The total trip through the park took about 45 minutes to an hour since we stopped often to feed the animals and observe their behavior. With such wonderful weather and relaxing atmosphere, and the luck of being the only ones on the vehicle, I was sad when the main building came into view again.

The guide told us that next time we visit, if we come earlier the animals are, of course, going to be hungrier and we may get more of them up close. They also reminded us of the petting zoo portion of the park, which was closed since it was still too cold for a lot of those animals (I was disappointed at that, but I knew I’d be back!) They urged us to return, and waved a friendly goodbye as my mother and I exited the vehicle.

 View from trail on the way back to the drop-off point.
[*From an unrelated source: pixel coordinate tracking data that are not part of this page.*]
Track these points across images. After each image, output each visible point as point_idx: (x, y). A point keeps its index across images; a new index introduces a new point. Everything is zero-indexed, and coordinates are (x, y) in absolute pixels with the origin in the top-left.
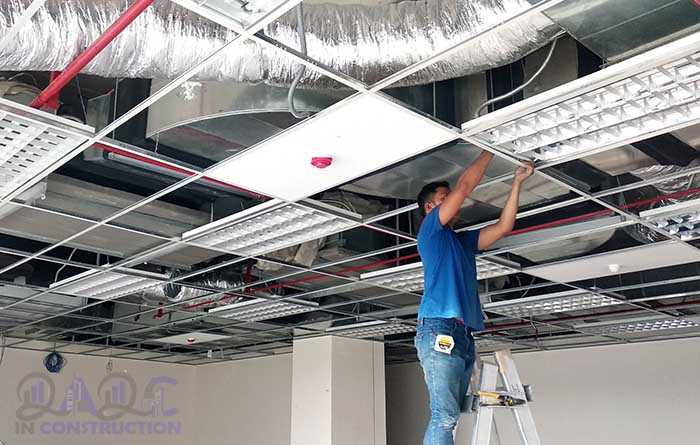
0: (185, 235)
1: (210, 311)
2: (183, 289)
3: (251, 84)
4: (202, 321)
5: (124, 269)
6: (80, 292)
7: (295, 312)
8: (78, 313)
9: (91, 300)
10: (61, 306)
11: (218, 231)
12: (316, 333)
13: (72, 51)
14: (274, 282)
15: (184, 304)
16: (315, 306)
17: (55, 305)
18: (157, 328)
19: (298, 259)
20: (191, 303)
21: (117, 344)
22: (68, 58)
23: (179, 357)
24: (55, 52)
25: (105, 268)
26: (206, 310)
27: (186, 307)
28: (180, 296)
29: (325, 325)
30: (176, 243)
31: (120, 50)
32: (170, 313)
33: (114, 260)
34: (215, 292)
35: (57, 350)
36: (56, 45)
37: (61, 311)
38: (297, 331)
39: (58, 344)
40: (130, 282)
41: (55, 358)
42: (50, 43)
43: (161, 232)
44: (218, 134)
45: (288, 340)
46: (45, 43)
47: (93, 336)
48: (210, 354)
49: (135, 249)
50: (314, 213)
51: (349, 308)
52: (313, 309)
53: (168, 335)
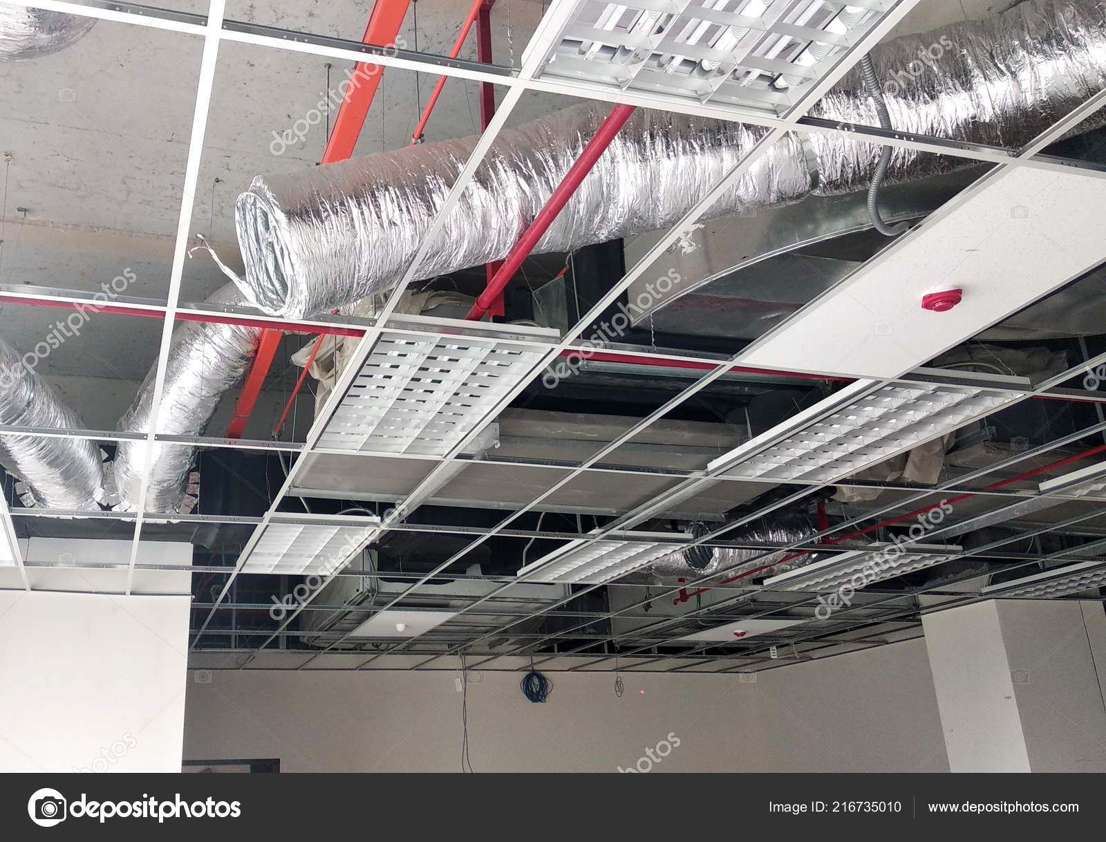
0: (712, 465)
1: (766, 582)
2: (717, 552)
3: (794, 202)
4: (754, 601)
5: (621, 533)
6: (560, 577)
7: (919, 566)
8: (561, 608)
9: (576, 588)
10: (536, 600)
11: (765, 451)
12: (963, 599)
13: (516, 226)
14: (871, 522)
15: (721, 577)
16: (954, 553)
17: (528, 601)
18: (681, 619)
19: (909, 474)
20: (731, 574)
21: (624, 650)
22: (512, 238)
23: (723, 662)
24: (493, 234)
25: (594, 536)
26: (759, 581)
27: (725, 582)
28: (714, 564)
29: (979, 583)
30: (698, 481)
31: (582, 206)
32: (698, 593)
33: (603, 521)
34: (771, 551)
35: (536, 668)
36: (494, 225)
37: (538, 609)
38: (925, 600)
39: (536, 659)
40: (633, 552)
41: (536, 681)
42: (485, 224)
43: (670, 466)
44: (744, 295)
45: (912, 616)
46: (479, 225)
47: (584, 642)
48: (774, 653)
49: (633, 499)
50: (935, 391)
51: (1021, 547)
52: (952, 557)
53: (701, 628)
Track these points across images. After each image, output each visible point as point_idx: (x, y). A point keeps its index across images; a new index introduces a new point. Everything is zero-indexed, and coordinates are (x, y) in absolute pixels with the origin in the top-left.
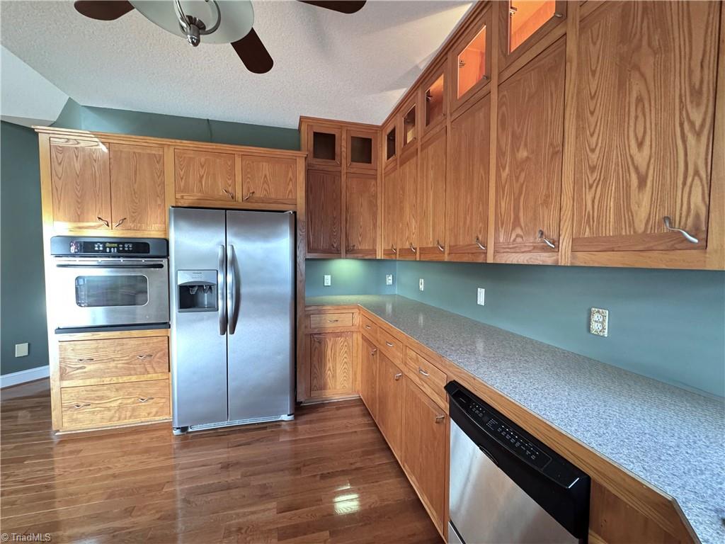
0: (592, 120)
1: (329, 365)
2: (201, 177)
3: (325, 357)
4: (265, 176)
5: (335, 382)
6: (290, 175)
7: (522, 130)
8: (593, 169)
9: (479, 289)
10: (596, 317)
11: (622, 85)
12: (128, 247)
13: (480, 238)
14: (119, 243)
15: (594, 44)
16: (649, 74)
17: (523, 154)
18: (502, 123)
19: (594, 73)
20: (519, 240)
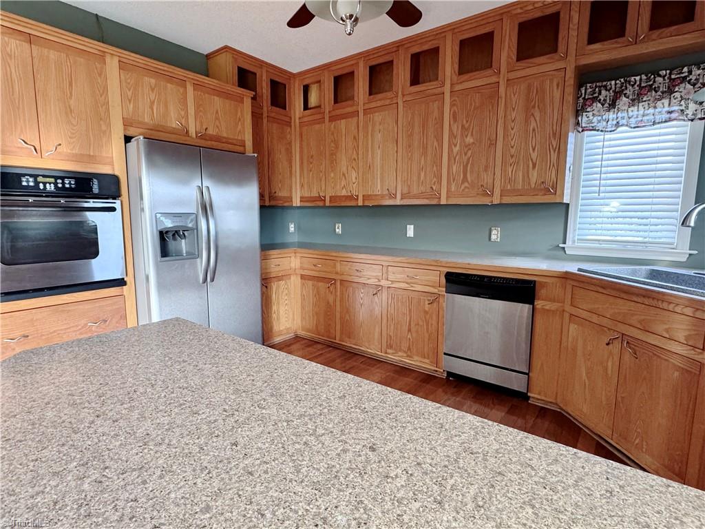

View from trail on the way back to the drop-off point.

Final Thoughts

Hidden Valley Animal Adventure is a great attraction, and yet another hidden gem and true must-see experience in the Buffalo area. With the different types of animals and the knowledgeable guides, along with the interactive experience of feeding them, I would want to make multiple trips back.  Of course, great for kids, but as an adult animal enthusiast, I can confidently say that it’s worth a trip no matter what your age. We didn’t have a chance to enjoy their restaurant, but the prices looked reasonable for what I would think is unique food (elk and bison burgers and the like) at somewhere around 15 or so dollars for a meal.  They also have special menus weekly, so check out their menu before going there if you want to try some really unique fare.